The protein subcellular localization was predicted using SurfG+ software [56]. We identified 847 gene products and 332 as putative surface-exposed proteins, secreted proteins, or membrane proteins (table 2). Then, we submitted these 332 proteins for analysis in Vaxign [42], looking for proteins with adhesion probabilities greater than 0.51. From those, we identified 31 proteins.

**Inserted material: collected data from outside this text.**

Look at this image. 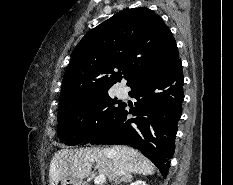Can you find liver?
Returning a JSON list of instances; mask_svg holds the SVG:
<instances>
[{
    "label": "liver",
    "instance_id": "6515ba94",
    "mask_svg": "<svg viewBox=\"0 0 233 185\" xmlns=\"http://www.w3.org/2000/svg\"><path fill=\"white\" fill-rule=\"evenodd\" d=\"M99 175L108 176L110 181H117L125 173L151 175L155 166L138 150L128 146L111 148L61 149L54 154L50 163V185H58L66 177L83 180L88 177L92 164ZM111 163V168L109 166Z\"/></svg>",
    "mask_w": 233,
    "mask_h": 185
}]
</instances>
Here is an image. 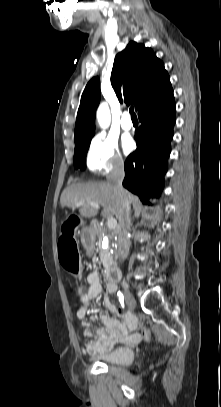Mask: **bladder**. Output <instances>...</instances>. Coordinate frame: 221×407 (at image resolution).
<instances>
[{
  "label": "bladder",
  "instance_id": "31cf9c89",
  "mask_svg": "<svg viewBox=\"0 0 221 407\" xmlns=\"http://www.w3.org/2000/svg\"><path fill=\"white\" fill-rule=\"evenodd\" d=\"M94 358L108 365L126 366L133 362L135 352L130 347H118L112 351L98 354Z\"/></svg>",
  "mask_w": 221,
  "mask_h": 407
}]
</instances>
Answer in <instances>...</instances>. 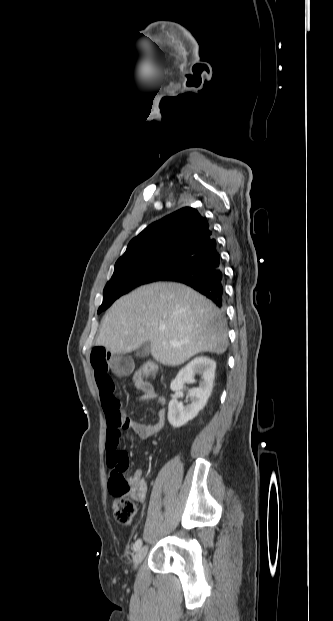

Next, we analysed those 31 proteins against DEG and found that 13 (table 3) out of the 31 targets are strictly essential to the pathogen, considering an E-value cut-off of 1 × 10⁻⁴ [48], and two of them are present on PAI1 and PAI2 (A01_0690 and A01_1275, respectively).

Table 2.

Subcellular localization of H. ducreyi conserved non-host homologous proteins. PSE, putative surface exposed.

localization	no. proteins
cytoplasmic protein	515
membrane protein	159
PSE	117
secreted protein	56

Table 3.

Candidate vaccine target for H. ducreyi identified using Vaxign. TMHMM, transmembrane helix prediction server; PSE, putative surface exposed; SEC, secreted; MEM, membrane.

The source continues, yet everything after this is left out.